Articles

Remittance Coalition: ISO 20022, B2B Directory Are Coming

  • By Andrew Deichler
  • Published: 6/16/2016
MINNEAPOLIS -- Wednesday during the second day of AFP’s latest Treasury Advisory Group (TAG) meeting, Claudia Swendseid, senior vice president of the Federal Reserve Bank of Minneapolis, provided attendees with an update on the Remittance Coalition and two key areas that the group has been focusing on—ISO 20022 implementation and the B2B Directory.

ISO 20022

A key issue that the Remittance Coalition has recognized is that there is still a lack of understanding among corporates and consumers about the ISO 20022 standard. In response, the group has put together a guide for corporations, banks and the public to educate them on ISO 20022.

It is important that corporate treasurers understand the standard, because the United States is making a concerted effort to move to ISO 20022. “The U.S. is now working to implement ISO 20022 message standards in the payment infrastructure,” Swendseid said. “The Clearing House and the Fed have announced that they will move to ISO 20022 for wires by 2020, and it will be required that financial institutions support that change.”

Swendseid noted that this does not necessarily have to affect corporates, as banks can do a lot of translation for them. “But my point is that the U.S. has now created a roadmap, and it’s moving forward. The wire infrastructure will be the first infrastructure to abandon its proprietary formats and move to ISO 20022,” she said.

As for lower value ACH payments, NACHA has yet to determine when it is going to move to ISO 20022, but it has an active workgroup looking at that. “So unlike a couple of years ago when there was no [ISO 20022] roadmap in the U.S., the U.S. financial industry has developed the roadmap. Wires are moving, and ACH will come after that,” she said. “This could create opportunities for global companies to streamline some of their processing with their bankers. Because if you’re an international company, there are lots of processes that you could streamline. Banks could do all sorts of translations for you, but they charge you for that, and rightly so.”

Looking ahead, Magnus Carlsson, AFP’s manager of treasury and payments, noted that virtually all new payments initiatives, such as the real-time efforts being put forth by the Fed’s Faster Payments Task Force and The Clearing House will almost certainly involve the ISO 20022 standard. “Anything new that comes out, will almost certainly be with this standard,” he said.

B2B Directory

Swendseid also provided an update on the progress of the Remittance Coalition’s B2B Directory project. She began by reiterating why the directory is needed. For a payer to send a vendor a paper check, all you need is their mailing address. But to send an electronic payment, you need more information.

The directory is essentially an electronic phonebook, with one key difference: it doesn’t contain information. “Financial institutions with payee information will be connected to it, and that payee information will be formulated into what is called an electronic payment identity,” Swendseid said. “So if you, as a payer, need to look up one new trading partner, you can send a query to this central hub and it asks all of these bank nodes that are connected if they have an electronic payment identity for this business. The bank that has it sends it back, and it gives you the information you need.”

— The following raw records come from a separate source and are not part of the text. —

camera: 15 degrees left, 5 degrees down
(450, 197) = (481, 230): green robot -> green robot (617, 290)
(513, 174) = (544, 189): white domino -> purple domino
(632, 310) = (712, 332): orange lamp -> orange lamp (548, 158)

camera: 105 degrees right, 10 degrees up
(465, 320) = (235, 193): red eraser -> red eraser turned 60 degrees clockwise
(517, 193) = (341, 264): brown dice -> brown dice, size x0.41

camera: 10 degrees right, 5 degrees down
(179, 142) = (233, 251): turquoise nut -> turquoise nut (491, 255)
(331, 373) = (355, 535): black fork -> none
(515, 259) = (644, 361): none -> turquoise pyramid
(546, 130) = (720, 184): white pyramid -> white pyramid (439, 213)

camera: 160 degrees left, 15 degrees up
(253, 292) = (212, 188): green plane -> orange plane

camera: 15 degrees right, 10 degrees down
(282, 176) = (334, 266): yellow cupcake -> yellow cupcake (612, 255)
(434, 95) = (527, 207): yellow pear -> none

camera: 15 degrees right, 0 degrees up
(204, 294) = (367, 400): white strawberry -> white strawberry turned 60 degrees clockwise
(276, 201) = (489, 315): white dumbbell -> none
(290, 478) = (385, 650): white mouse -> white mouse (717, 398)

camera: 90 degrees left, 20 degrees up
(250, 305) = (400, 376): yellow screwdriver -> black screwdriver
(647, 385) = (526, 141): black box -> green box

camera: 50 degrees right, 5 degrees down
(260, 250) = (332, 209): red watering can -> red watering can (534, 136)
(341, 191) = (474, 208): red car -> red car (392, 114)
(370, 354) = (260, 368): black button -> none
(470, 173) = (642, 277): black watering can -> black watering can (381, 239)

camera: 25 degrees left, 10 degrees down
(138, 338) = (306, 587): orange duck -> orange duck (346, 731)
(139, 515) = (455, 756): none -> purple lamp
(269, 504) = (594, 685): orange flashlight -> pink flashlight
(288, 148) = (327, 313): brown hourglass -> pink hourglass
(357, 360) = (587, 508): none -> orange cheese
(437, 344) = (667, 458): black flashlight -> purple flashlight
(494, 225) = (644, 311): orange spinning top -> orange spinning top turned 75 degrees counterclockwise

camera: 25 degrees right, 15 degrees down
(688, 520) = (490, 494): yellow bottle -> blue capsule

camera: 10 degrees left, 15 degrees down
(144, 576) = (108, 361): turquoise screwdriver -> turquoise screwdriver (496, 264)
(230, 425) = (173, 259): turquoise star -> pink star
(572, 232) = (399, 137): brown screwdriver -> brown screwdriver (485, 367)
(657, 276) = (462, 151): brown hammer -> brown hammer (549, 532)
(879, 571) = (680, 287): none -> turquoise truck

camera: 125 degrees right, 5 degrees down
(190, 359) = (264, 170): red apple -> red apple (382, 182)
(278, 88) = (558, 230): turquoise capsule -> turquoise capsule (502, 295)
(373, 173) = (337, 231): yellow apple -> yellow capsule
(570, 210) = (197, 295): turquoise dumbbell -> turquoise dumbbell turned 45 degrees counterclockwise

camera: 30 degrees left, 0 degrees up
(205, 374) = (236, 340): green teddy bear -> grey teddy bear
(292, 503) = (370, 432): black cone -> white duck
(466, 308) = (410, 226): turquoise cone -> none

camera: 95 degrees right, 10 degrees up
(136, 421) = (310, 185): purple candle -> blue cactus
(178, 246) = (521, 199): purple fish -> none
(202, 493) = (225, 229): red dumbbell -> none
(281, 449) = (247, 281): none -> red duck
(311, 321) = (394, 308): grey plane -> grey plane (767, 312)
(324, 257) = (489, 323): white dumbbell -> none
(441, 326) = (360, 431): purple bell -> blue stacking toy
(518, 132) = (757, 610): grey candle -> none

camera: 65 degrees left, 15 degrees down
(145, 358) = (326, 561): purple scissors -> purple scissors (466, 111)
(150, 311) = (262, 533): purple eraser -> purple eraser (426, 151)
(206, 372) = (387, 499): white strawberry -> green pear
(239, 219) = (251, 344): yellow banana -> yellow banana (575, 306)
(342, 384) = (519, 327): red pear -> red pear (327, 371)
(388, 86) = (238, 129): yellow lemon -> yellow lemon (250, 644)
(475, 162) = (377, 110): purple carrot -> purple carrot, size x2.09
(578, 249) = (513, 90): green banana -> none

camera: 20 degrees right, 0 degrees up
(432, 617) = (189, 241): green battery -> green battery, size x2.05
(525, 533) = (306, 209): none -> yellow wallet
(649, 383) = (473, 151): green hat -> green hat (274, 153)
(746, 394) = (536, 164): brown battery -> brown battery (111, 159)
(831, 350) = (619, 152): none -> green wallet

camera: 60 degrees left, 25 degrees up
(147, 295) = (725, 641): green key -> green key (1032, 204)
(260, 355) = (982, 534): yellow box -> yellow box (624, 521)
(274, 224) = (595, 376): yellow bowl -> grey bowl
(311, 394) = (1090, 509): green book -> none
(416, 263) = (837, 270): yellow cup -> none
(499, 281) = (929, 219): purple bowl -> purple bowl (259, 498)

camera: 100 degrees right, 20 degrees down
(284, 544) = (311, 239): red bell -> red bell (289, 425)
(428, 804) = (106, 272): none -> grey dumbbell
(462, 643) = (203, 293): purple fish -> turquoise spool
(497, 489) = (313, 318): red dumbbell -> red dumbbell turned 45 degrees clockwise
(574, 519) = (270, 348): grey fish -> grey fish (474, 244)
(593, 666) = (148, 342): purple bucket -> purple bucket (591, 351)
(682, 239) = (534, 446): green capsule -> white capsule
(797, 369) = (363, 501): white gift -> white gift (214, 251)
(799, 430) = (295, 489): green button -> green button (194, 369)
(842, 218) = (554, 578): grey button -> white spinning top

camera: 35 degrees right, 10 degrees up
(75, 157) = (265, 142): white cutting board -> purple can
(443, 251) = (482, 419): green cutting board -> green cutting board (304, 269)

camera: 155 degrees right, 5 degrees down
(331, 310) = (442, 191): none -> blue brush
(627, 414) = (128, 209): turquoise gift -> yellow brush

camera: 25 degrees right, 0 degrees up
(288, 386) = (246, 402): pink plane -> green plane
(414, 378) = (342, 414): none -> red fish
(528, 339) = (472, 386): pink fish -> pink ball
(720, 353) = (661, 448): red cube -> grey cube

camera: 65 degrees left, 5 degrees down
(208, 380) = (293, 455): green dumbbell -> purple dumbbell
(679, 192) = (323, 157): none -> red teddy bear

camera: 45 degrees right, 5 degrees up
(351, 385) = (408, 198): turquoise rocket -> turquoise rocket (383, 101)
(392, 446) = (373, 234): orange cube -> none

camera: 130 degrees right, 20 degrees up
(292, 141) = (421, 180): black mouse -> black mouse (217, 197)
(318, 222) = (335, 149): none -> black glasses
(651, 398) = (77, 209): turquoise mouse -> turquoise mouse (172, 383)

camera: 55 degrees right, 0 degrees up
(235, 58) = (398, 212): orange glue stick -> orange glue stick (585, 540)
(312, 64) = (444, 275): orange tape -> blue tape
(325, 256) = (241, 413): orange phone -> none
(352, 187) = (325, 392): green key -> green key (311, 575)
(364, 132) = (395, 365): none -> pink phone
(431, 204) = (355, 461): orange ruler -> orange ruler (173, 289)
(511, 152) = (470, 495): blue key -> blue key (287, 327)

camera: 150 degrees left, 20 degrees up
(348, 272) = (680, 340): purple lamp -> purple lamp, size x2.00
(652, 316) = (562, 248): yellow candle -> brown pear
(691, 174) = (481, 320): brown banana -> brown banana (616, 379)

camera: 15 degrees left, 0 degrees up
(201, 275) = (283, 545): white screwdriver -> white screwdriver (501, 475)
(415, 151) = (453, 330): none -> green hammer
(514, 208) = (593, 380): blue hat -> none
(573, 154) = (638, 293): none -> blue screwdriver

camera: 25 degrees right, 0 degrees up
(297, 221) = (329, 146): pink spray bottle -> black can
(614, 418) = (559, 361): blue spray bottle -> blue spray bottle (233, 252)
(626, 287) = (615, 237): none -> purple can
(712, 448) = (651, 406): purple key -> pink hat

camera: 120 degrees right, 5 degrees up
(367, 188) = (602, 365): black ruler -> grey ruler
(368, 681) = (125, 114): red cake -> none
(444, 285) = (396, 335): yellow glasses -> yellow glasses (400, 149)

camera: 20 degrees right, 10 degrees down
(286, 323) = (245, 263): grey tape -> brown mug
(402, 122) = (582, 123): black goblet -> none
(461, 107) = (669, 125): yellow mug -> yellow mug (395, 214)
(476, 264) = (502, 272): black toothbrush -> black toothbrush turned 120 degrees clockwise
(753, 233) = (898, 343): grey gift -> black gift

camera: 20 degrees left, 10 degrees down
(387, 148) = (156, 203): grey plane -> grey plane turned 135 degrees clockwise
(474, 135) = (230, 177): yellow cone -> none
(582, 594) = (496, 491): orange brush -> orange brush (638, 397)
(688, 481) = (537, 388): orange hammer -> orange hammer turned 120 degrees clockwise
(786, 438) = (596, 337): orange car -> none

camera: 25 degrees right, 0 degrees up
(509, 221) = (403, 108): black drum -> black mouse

The information it presents to the payer isn’t bank account information. Rather, it lets the payer know what kind of payments the payee accepts and other details so that they can send electronic payments in a secure way. “All of that would be in this phonebook,” Swendseid said.

Looking forward, the Remittance Coalition is forming a directory association. “We have set up an account, a tax ID and we’re beginning to form a board,” Swendseid said. “The plan is, by the end of the year, this legal infrastructure and the board will be formed, and probably the first thing they’ll do is hire a federated node to start building the infrastructure so that financial institutions and other payment service providers can begin connecting to that routing capability.”

Carlsson said he is encouraged to see the B2B Directory finally moving forward; establishing an association makes the project more tangible. “It’s becoming real; it’s coming, and that’s real progress,” he said. “There has been so much work leading up to this; I think for the past three years, we have talked about the B2B Directory.

Carlsson noted that the idea for the B2B Directory first came about with the 2013 AFP Electronic Payments Survey. One of the key findings of that survey was that the main barriers that were keeping corporates from moving to electronic payments was due to their trading partners not wanting to share information. “So that struck a chord with me; if we can address this barrier, there would be a much greater possibility to finally make this switch,” he said.